I saw this recipe when I was watching an episode of Martha Stewart’s Everyday Food. I really love a good roasted chicken and this one sounded simple, yet tasty. This chicken turned out moist and flavorful. The whole family loved it. This one is a keeper. I didn’t make the sauce as the recipe had directed, I made a gravy from the dripping and it was excellent.
Lemon Roasted Chicken
1 chicken (3 1/2 pounds), rinsed and patted dry
2 cloves garlic, smashed and peeled
2 to 3 tablespoons unsalted butter, room temperature
Coarse salt and freshly ground pepper
1 lemon, quartered
Preheat oven to 425 degrees. Line a roasting pan with a rack, set aside. Rub chicken all over with garlic and then with 2 tablespoons butter. Season inside and out with salt and pepper. Place garlic cloves and lemon pieces inside the cavity. Tie legs together with kitchen twine.

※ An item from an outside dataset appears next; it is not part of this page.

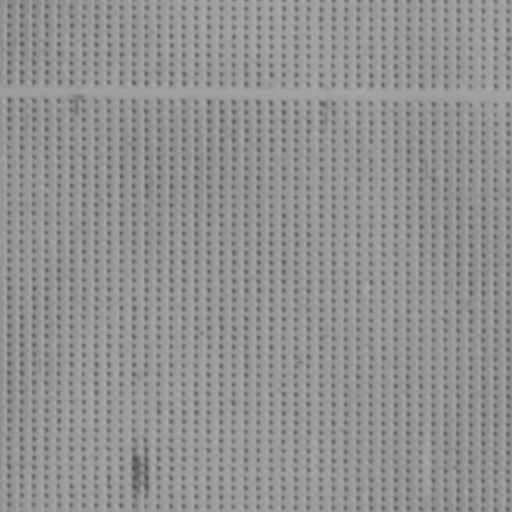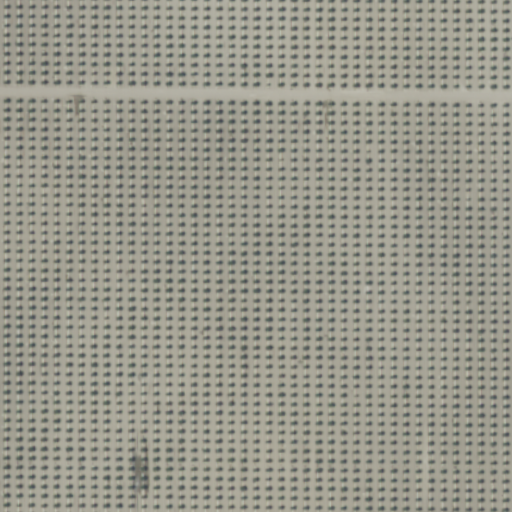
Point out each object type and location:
crop: (255, 256)
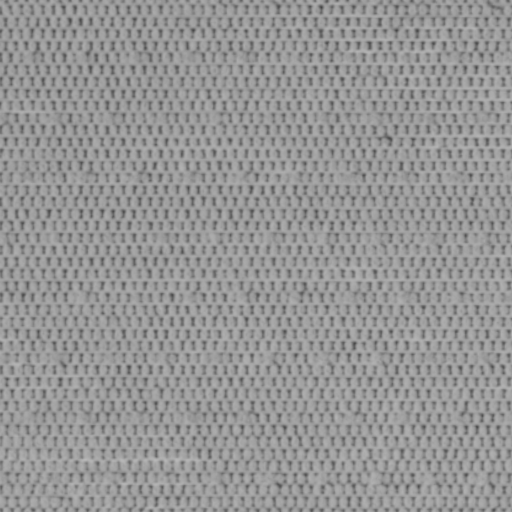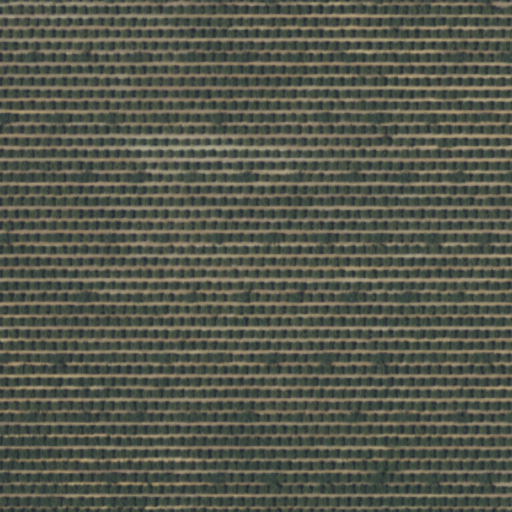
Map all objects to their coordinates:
crop: (255, 255)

Place chicken on rack in prepared pan and tuck the wing tips under. Roast until the juices run clear when the thigh is pierced, 45 minutes to 1 hour. Transfer chicken to a platter, and discard twine. I Then I added some chicken broth to the bottom of the pan to get the drippings and made gravy. I make my gravy by adding potato water and bullion cubes to the drippings and thicken it with a slurry of water and flour.